I feel reasonably happy about that because it is clearly the case that we can have false beliefs about our own beliefs;  indeed, it’s pretty common.  I absolutely believe that bungee jumping is safe, until I step onto the platform, when I find that some part of my brain, or perhaps just my legs and stomach, hold other views entirely.

But the mention of believing something with one’s legs reveals that beliefs are slippery and polymorphous. To believe something I don’t need to do anything; I can have beliefs about things I never thought of  (yesterday I believed that Kubla Khan’s smallest horse never used the St Malo ferry, and would have said so confidently and without hesitation if asked, though I never thought of the beast until now), and I can go on believing things while unconscious, perhaps indeed when dead (did Galileo stop believing that the Earth goes round the Sun when he died?) .

But what about good old straightforward thoughts? Surely my thought that I am thinking that A, is much less vulnerable than a belief that I believe that A? How could I be thinking about a nice cup of tea while thinking that I’m thinking about the ferry to St Malo? It’s certainly possible for the attention to wander from one topic to another by insensible degrees – but could I really be mistaken about what I’m thinking now? There seems a real problem in that to me.

Now of course introspection is systematically unreliable in dealing with questions of this sort. Since introspective thoughts are pretty much by definition second order – ie, they’re thoughts about thoughts – introspection only gives me access to half of the comparison. I can only think about thoughts I’m thinking about. If my real thoughts were not what I thought I was thinking, how would I know any different?

It’s a fair point, but if my thoughts could be different from what I thought I was thinking, it would surely give rise to some very odd discrepancies between my behaviour and my expectations. In the case of beliefs, we’ve already noticed that discrepancies of a sort can arise, causing some minor inconsistencies in my behaviour over bungee-jumping, for example, as I stride confidently to the platform and then subside into panicky paralysis – but current thoughts seem a different and more difficult case to me.

How could that be so, though? Thoughts about my thoughts are second-order thoughts, and there is no magic connection between a thought and its target which guarantees accuracy.  It follows that there is simply no way of guaranteeing that second-order thoughts are not erroneous, and so there seems to be no way the infallibility I’m attributing to my own thoughts could arise.

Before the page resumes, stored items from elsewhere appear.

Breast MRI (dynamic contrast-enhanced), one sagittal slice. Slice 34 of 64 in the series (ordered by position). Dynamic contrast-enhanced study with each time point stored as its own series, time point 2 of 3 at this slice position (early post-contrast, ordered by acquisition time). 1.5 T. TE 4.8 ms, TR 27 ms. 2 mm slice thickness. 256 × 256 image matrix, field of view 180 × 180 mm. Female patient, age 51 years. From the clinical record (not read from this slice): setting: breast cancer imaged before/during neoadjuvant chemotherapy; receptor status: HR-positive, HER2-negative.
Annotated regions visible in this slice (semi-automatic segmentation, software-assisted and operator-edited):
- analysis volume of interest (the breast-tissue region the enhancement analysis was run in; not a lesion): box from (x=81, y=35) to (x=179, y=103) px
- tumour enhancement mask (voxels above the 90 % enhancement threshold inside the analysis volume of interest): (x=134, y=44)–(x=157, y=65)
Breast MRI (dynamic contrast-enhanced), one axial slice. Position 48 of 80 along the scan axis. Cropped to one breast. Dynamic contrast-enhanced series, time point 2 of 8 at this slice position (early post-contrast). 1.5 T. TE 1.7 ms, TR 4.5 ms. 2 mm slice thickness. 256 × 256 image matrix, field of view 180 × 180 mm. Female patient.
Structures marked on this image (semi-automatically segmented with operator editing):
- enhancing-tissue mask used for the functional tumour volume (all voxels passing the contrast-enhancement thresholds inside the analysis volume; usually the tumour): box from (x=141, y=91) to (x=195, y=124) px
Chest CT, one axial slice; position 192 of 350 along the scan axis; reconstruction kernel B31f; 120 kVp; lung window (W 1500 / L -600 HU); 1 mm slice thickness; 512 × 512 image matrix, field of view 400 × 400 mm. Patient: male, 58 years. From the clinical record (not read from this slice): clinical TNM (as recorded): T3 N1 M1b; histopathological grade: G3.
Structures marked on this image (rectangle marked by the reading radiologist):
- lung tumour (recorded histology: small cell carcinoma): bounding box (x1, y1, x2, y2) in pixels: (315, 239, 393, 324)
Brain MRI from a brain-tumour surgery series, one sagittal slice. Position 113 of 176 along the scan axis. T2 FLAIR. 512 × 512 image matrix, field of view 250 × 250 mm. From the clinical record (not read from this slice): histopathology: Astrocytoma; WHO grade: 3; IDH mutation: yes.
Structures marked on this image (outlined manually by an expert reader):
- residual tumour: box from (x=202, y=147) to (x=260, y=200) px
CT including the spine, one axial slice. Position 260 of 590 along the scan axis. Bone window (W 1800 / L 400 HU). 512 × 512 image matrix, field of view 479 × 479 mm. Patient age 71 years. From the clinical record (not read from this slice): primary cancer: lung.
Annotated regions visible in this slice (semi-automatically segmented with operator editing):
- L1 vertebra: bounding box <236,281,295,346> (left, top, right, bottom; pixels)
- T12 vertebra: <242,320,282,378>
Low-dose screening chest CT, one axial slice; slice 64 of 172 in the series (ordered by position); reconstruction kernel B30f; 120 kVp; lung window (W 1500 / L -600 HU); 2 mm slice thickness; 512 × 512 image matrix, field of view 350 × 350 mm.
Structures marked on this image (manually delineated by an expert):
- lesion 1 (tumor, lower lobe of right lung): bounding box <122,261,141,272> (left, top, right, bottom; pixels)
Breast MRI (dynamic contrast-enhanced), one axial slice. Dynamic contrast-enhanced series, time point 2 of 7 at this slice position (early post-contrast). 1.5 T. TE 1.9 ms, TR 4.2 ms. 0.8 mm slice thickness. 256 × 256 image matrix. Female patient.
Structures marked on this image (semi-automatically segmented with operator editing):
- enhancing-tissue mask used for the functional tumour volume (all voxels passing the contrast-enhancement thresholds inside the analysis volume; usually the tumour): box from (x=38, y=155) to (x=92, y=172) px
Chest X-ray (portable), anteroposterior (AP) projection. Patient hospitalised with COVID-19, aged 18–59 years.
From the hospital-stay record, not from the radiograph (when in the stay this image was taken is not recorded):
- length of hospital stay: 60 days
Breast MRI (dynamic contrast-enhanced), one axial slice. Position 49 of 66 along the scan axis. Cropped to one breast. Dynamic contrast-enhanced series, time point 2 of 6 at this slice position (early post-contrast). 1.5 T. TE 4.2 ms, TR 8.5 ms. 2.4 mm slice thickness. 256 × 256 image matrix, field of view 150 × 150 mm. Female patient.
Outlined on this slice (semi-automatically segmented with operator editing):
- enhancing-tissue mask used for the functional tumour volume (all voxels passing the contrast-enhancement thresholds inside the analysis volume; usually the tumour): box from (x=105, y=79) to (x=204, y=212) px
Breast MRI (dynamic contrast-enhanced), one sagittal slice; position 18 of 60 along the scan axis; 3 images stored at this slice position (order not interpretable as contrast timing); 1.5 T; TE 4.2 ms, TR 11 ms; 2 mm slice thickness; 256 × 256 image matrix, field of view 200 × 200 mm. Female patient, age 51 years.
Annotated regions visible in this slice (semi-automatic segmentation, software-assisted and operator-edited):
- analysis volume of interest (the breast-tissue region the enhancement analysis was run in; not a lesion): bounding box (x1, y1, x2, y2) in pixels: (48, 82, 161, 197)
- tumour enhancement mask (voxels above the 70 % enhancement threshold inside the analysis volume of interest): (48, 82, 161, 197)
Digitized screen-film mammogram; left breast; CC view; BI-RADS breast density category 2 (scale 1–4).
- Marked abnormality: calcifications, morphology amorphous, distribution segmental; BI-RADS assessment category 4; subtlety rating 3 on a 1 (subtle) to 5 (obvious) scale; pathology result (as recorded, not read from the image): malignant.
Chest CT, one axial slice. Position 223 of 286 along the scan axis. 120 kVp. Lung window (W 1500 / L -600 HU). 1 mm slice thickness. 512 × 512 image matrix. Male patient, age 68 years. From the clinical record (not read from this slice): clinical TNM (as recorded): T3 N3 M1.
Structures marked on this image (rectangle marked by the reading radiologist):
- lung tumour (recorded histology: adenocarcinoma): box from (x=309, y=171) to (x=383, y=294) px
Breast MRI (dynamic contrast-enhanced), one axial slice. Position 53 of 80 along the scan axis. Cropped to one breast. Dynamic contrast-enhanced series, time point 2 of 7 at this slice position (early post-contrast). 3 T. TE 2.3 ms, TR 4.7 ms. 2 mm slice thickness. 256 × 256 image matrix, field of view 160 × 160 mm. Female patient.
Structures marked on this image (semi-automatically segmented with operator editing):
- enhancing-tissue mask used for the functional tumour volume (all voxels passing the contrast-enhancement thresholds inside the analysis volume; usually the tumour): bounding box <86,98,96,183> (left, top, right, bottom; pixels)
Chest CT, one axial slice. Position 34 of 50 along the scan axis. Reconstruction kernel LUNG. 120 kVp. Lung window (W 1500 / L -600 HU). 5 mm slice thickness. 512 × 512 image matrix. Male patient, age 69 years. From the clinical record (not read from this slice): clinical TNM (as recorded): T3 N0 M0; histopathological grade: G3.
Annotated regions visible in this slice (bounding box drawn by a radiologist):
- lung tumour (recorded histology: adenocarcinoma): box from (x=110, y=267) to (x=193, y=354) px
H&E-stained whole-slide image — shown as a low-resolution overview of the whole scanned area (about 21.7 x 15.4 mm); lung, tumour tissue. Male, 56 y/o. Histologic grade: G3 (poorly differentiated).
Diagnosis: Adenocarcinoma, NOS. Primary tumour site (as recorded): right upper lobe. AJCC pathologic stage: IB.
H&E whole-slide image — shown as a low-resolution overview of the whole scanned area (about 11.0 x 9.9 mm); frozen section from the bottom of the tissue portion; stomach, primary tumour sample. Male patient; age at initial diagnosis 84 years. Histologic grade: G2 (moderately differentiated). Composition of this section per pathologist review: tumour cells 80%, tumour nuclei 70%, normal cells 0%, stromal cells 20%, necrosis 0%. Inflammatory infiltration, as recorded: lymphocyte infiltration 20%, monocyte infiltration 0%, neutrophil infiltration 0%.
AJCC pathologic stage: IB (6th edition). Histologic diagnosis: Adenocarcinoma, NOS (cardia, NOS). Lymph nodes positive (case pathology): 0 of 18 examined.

The only answer I can see is that we must be wrong to assume that my knowledge of my own thoughts comes from second-order thoughts. The reason I know what I’m thinking is not that I have another true thought about what I’m thinking; instead, my knowledge just comes with the fact that this is what I’m thinking.

That radically contradicts the theory championed by some that conscious thoughts are exactly those for which there is a second order thought about the first thought. The error here, perhaps, has been to construct a model for our knowledge of our own thoughts which resembles our knowledge of the contents of a book. We know what that sentence says because we have a correct thought about it. But books have only derived intentionality (they only mean anything because someone has interpreted them as meaning something) whereas our thoughts have original intentionality (they mean stuff irrespective of what anyone thinks about it). It seems, then, that  the distinguishing property of a conscious thought is actually that the having of content and the knowing of content are inseparably the same.

I feel we’re frustratingly close to a new insight into the nature of intrinsic intentionality here. But I could be wrong.